Endgültige Entscheidung zum Abschlag bei Erwerbsminderungsrenten

In 2006 hat der 4. Senat mit einem bei den Rentenversicherungsträgern sehr umstrittenen Urteil (16.05.2006, B 4 RA 22/05 R) entschieden, dass die Kürzung des Zugangsfaktors bei Erwerbsminderungsrenten vor dem 60. Lebensjahr nicht verfassungsgemäß sei. Daraufhin haben viele Versicherte einen Überprüfungsantrag gestellt, in der Hoffnung, eine höhere Rente zu erhalten. Die Rentenversicherungsträger waren dem nicht gefolgt. Die Verfahren waren ruhend gestellt, da noch andere Urteile des Bundessozialgerichts ausstanden. Diese sind inzwischen ergangen.

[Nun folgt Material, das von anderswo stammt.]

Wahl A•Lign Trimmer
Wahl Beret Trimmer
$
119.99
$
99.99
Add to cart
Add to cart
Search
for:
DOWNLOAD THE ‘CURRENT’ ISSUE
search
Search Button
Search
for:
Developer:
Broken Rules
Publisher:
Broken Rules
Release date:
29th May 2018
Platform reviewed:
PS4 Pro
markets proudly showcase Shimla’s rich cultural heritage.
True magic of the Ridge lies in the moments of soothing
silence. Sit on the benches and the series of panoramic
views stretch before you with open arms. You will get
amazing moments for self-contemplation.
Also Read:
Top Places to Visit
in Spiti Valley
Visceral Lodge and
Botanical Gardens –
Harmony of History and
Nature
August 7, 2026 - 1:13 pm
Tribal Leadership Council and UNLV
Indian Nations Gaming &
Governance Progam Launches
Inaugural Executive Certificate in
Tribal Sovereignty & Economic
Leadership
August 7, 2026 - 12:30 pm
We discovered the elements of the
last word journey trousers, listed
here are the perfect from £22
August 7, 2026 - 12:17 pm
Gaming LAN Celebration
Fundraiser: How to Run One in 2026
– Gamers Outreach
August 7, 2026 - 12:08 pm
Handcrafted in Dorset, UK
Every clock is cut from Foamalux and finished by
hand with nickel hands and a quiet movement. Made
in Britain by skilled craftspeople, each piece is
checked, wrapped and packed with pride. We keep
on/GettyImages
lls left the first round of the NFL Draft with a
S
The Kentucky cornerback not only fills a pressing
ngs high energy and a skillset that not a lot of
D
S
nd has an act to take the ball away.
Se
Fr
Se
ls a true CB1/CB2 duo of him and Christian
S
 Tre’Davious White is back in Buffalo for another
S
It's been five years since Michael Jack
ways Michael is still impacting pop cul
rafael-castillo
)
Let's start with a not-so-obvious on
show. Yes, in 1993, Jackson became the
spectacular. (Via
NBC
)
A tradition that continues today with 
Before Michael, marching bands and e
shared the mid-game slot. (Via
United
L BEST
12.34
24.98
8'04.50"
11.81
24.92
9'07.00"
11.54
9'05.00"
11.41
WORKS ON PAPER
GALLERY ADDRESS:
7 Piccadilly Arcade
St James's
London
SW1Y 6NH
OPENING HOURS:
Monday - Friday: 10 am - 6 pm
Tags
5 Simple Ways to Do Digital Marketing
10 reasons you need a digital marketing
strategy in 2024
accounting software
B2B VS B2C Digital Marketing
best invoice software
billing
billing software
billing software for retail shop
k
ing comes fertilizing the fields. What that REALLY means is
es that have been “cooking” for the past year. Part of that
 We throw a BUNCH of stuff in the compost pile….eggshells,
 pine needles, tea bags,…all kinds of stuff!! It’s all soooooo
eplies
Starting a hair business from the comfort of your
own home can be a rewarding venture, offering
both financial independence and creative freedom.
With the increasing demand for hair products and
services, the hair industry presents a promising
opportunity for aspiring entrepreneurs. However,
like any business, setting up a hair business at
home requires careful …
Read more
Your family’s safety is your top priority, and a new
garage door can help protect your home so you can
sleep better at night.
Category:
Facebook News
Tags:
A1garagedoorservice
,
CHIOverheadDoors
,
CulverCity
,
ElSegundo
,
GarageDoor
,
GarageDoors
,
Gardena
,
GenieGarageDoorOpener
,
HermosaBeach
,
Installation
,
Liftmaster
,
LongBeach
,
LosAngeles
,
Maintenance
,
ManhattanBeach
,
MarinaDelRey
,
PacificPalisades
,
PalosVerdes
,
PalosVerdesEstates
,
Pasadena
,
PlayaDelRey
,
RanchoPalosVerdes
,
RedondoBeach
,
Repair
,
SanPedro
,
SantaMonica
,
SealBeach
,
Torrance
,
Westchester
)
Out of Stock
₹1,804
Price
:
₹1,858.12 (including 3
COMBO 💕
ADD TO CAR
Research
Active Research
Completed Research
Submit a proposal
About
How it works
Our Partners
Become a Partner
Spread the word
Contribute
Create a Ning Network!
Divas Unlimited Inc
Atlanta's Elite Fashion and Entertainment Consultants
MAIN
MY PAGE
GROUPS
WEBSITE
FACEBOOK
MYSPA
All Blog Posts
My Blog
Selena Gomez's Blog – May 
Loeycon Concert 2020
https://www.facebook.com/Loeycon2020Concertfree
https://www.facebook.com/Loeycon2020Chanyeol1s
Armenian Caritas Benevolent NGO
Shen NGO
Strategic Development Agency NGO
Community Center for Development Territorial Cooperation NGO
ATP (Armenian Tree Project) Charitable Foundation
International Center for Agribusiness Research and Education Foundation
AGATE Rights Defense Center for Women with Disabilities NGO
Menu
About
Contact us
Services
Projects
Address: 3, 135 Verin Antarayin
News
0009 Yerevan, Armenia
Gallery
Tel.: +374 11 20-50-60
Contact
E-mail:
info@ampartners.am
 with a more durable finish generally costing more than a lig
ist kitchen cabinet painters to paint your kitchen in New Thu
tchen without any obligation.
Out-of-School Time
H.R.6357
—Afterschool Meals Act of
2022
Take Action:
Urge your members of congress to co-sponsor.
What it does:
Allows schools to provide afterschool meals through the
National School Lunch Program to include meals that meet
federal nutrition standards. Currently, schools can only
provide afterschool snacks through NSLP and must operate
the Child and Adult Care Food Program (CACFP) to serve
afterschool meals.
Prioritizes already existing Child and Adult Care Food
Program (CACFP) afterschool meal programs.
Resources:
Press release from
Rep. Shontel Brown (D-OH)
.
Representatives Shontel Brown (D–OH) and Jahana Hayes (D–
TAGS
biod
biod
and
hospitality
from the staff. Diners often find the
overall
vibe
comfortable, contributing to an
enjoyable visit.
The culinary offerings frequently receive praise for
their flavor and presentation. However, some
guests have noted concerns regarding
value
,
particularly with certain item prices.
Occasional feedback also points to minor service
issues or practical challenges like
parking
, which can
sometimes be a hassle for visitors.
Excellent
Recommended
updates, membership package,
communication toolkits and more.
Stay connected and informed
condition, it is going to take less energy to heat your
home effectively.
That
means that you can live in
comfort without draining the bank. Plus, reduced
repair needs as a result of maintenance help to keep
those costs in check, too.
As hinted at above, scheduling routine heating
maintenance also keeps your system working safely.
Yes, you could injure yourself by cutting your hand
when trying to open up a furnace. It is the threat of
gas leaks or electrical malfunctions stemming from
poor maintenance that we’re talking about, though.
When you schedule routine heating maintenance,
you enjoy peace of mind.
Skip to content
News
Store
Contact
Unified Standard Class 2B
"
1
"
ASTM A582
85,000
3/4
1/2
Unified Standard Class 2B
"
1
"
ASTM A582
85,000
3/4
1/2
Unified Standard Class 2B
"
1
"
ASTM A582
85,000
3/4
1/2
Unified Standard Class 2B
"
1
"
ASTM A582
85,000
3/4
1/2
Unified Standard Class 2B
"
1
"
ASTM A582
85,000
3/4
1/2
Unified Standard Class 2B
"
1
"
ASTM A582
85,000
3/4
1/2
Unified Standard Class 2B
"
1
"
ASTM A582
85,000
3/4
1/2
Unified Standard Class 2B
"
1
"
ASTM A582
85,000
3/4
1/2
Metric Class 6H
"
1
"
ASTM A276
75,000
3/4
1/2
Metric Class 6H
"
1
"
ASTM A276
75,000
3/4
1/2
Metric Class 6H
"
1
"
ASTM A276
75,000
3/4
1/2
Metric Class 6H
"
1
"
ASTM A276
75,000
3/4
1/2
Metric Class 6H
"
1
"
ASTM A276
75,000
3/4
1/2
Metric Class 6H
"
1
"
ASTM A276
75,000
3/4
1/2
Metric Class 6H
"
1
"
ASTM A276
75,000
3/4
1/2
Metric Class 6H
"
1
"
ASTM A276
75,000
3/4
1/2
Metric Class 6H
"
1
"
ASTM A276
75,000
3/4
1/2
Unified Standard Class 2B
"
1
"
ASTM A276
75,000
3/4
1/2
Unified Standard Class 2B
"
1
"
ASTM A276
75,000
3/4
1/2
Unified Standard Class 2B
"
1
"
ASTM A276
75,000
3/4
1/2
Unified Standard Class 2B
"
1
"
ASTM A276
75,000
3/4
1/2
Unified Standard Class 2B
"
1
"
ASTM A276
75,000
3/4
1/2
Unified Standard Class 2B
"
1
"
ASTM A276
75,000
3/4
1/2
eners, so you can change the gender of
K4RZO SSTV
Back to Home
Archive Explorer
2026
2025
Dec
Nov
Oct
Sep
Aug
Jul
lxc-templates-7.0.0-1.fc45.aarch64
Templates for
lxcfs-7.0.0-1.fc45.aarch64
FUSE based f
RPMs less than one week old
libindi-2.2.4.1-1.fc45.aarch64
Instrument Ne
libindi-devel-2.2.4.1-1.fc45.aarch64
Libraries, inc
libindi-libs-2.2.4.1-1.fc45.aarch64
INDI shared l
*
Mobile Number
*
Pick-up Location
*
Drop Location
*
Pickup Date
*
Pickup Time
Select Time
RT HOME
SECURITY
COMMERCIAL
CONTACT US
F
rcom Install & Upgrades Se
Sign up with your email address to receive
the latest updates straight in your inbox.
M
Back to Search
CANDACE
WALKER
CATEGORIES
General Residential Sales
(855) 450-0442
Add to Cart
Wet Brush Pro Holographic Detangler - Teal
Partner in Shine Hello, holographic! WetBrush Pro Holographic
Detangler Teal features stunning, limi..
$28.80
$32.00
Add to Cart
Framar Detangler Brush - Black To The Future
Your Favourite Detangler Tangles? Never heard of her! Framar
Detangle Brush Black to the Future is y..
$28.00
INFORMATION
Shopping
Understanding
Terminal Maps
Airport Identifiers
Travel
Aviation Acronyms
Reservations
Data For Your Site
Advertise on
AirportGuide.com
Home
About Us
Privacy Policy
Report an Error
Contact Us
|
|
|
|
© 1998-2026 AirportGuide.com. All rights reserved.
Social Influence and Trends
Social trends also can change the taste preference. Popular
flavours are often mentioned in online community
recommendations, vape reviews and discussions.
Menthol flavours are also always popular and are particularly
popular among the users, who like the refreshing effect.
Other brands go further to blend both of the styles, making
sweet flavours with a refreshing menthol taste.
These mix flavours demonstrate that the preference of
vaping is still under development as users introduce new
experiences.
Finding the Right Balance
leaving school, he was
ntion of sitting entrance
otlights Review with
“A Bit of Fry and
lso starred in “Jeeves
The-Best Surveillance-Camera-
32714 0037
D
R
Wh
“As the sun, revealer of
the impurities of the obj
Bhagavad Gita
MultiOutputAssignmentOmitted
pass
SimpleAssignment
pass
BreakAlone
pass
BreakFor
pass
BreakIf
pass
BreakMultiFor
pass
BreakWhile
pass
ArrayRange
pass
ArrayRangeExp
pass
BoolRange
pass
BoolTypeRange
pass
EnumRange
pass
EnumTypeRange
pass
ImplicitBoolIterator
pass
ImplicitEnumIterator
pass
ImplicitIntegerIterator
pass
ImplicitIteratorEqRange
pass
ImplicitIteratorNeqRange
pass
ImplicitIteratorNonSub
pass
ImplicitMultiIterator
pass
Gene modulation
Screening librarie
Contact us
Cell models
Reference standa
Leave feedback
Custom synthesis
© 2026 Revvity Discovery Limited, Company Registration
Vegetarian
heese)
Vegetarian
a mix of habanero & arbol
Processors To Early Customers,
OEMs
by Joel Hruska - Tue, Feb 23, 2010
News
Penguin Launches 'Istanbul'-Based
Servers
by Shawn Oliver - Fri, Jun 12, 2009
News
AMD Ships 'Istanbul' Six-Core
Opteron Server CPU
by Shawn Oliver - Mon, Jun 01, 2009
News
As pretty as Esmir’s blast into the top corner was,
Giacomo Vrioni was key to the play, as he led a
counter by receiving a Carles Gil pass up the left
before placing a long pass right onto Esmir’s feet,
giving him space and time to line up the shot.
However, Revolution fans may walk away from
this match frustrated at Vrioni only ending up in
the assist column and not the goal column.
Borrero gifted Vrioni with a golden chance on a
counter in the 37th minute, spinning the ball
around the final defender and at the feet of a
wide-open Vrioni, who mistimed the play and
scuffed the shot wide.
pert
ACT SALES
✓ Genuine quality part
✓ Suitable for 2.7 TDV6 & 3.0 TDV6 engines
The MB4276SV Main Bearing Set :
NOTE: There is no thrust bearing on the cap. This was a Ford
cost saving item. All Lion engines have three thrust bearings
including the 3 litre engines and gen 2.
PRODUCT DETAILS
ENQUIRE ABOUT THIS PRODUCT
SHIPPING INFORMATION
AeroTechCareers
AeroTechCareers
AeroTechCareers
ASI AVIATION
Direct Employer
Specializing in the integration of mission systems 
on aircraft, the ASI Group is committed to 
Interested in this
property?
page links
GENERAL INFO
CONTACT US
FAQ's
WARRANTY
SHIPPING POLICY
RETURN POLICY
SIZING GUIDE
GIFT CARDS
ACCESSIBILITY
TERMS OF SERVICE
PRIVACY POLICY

Der ebenfalls für die Rentenversicherung zuständige 13. Senat hatte bereits mit Beschlüssen vom 26.06.2008 erklärt, dass er die Absenkung des Zugangsfaktors vor dem 60. Lebensjahr des Versicherten für zulässig halte.

Am 14.08.2008 hat der 5a. Senat des Bundessozialgerichts dann seinerseits bestätigt, dass die Kürzung der Erwerbsminderungsrenten um bis zu 10,8 % bei Inanspruchnahme der Rente vor dem 60. Geburtstag zulässig sei (B 5 R 32/07 R, B 5 R 88/07 R, B 5 R 98/07 R und B 5 R 140/07 R). Zur Begründung wird angeführt, dass auch die Altersrentner hohe Rentenabschläge bis zu 18 % hinzunehmen hätten, wenn sie vorzeitig in Rente gehen. Bei den Erwerbsminderungsrentnern könne daher nichts anderes gelten. Der Überlegung, dass deren Entscheidung zum Zeitpunkt der Rentenbeantragung nicht freiwillig gewählt werden könne, sondern durch die Krankheit/Behinderung vorgegeben sei, überzeugte das Gericht nicht. Neben anderen Argumenten hieß es, dass von einer Willkür keine Rede sei könne, da das Minus auf bis zu 10,8 % maximal begrenzt sei.

Damit ist die positive Entscheidung des 4. Senats quasi überstimmt und die Abschläge bei Erwerbsminderungsrente für rechtmäßig erklärt. Gleichwohl sollten Überprüfungsanträge oder Widersprüche bzw. anhängige Klagen noch nicht für erledigt erklärt werden. Grund dafür ist, dass das Urteil bisher nur mündlich begründet wurde aber noch nicht schriftlich vorliegt. Das kann noch bis zu drei Monaten dauern. Erst dann kann die endgültige Entscheidung darüber getroffen werden, ob ein weiteres Vorgehen zur Klärung der Rentenfrage noch möglich bzw. sinnvoll ist.